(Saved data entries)
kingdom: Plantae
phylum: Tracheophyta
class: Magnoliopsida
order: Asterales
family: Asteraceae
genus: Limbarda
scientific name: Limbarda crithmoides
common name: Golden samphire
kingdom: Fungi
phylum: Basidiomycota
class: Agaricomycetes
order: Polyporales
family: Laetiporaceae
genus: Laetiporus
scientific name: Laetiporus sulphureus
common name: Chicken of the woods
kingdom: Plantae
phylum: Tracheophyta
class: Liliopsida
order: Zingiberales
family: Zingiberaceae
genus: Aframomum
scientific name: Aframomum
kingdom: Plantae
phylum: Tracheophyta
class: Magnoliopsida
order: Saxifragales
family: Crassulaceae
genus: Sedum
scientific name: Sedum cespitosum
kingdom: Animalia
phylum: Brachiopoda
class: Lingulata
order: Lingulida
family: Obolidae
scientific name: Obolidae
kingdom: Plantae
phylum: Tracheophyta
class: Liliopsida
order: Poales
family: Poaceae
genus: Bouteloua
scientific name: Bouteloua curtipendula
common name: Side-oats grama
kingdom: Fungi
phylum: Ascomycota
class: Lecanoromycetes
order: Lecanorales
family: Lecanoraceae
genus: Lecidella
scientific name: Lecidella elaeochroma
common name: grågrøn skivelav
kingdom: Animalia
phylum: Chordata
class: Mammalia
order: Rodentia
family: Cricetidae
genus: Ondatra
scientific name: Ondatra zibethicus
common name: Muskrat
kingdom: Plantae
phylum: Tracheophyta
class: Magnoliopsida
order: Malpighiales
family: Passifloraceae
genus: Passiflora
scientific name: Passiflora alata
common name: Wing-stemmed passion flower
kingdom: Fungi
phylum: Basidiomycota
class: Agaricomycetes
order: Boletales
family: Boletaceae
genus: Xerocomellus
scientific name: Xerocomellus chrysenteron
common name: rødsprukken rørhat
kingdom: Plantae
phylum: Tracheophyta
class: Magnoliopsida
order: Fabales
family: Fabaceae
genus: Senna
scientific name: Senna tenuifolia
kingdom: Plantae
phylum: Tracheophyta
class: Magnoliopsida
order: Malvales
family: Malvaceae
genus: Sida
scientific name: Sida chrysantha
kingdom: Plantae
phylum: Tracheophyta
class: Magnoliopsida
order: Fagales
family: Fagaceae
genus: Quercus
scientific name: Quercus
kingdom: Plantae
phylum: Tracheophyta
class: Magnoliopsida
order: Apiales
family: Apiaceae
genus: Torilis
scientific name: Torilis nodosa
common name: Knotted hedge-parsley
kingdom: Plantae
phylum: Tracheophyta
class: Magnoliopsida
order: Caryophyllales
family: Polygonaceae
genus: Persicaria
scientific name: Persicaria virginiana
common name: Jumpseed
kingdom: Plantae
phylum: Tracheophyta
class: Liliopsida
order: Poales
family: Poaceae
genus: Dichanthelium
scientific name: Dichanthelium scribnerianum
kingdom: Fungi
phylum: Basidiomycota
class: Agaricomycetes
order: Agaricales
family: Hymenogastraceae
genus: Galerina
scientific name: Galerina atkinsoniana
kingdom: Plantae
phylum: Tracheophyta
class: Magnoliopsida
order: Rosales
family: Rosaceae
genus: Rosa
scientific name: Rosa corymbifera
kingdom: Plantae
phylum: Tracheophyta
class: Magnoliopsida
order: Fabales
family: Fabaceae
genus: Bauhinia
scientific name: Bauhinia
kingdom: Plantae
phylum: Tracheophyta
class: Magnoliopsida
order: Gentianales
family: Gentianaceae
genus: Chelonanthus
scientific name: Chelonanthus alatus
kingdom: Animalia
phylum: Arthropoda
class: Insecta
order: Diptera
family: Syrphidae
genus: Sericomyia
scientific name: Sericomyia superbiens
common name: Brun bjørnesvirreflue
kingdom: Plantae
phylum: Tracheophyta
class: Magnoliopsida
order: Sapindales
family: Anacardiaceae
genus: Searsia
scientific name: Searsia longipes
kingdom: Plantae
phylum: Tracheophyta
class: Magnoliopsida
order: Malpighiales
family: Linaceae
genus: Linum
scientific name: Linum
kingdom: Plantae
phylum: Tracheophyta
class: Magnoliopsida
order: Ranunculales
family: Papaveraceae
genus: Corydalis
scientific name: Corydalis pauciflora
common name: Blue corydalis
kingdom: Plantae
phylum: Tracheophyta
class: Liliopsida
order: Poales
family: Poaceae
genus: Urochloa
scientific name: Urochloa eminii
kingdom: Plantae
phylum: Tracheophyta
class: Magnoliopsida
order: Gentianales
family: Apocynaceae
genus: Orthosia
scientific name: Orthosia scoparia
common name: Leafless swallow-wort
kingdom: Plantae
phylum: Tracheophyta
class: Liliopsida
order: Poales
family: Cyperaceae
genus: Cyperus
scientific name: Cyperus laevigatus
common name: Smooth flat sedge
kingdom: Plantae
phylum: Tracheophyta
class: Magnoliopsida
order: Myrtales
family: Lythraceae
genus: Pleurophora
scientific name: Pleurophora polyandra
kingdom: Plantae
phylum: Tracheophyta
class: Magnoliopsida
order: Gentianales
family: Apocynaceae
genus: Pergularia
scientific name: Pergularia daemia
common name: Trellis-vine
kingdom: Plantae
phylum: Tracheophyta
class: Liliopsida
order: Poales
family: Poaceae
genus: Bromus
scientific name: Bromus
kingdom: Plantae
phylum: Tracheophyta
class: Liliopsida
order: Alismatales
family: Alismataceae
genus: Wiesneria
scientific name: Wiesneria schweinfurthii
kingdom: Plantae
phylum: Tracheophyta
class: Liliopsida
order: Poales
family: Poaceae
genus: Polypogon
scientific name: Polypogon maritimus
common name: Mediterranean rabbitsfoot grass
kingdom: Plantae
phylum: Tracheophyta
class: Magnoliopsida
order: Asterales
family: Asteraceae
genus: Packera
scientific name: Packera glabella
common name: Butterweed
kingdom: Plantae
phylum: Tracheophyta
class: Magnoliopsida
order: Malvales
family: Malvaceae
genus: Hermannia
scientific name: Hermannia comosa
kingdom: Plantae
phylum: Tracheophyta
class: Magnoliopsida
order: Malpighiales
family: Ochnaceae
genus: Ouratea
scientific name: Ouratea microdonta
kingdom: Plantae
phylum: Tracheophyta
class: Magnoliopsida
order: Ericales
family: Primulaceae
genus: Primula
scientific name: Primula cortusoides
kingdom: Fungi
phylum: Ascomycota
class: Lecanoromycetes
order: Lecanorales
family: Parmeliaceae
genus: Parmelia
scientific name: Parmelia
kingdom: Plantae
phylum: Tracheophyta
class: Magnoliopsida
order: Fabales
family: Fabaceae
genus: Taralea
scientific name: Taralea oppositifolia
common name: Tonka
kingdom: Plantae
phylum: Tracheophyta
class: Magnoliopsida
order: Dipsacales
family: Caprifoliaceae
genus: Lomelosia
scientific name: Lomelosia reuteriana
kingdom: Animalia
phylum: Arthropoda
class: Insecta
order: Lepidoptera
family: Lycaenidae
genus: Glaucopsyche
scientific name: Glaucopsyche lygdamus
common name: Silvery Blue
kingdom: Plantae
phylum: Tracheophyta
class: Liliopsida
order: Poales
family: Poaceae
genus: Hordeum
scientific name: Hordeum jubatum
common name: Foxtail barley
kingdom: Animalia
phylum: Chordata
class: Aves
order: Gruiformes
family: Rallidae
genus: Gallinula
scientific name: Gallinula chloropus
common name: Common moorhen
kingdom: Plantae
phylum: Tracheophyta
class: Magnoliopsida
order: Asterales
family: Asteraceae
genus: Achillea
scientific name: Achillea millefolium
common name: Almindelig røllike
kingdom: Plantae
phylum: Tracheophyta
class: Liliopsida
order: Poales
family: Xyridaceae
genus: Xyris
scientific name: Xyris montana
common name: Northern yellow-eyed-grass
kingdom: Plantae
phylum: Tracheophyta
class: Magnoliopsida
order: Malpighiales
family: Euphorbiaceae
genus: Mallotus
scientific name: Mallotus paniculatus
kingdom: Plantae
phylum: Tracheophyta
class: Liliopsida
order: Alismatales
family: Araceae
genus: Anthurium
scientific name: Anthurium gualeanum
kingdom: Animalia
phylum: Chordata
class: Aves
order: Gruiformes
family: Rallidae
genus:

EXERCISE BRIEF
Lay out the lines of the records as a JSON list of strings, one string per line, omitting blank lines. Begin at the first line of the records and stop after the line that contains "order: Zingiberales".

RESPONSE FOR THIS EXERCISE
[
  "kingdom: Plantae",
  "phylum: Tracheophyta",
  "class: Magnoliopsida",
  "order: Asterales",
  "family: Asteraceae",
  "genus: Limbarda",
  "scientific name: Limbarda crithmoides",
  "common name: Golden samphire",
  "kingdom: Fungi",
  "phylum: Basidiomycota",
  "class: Agaricomycetes",
  "order: Polyporales",
  "family: Laetiporaceae",
  "genus: Laetiporus",
  "scientific name: Laetiporus sulphureus",
  "common name: Chicken of the woods",
  "kingdom: Plantae",
  "phylum: Tracheophyta",
  "class: Liliopsida",
  "order: Zingiberales"
]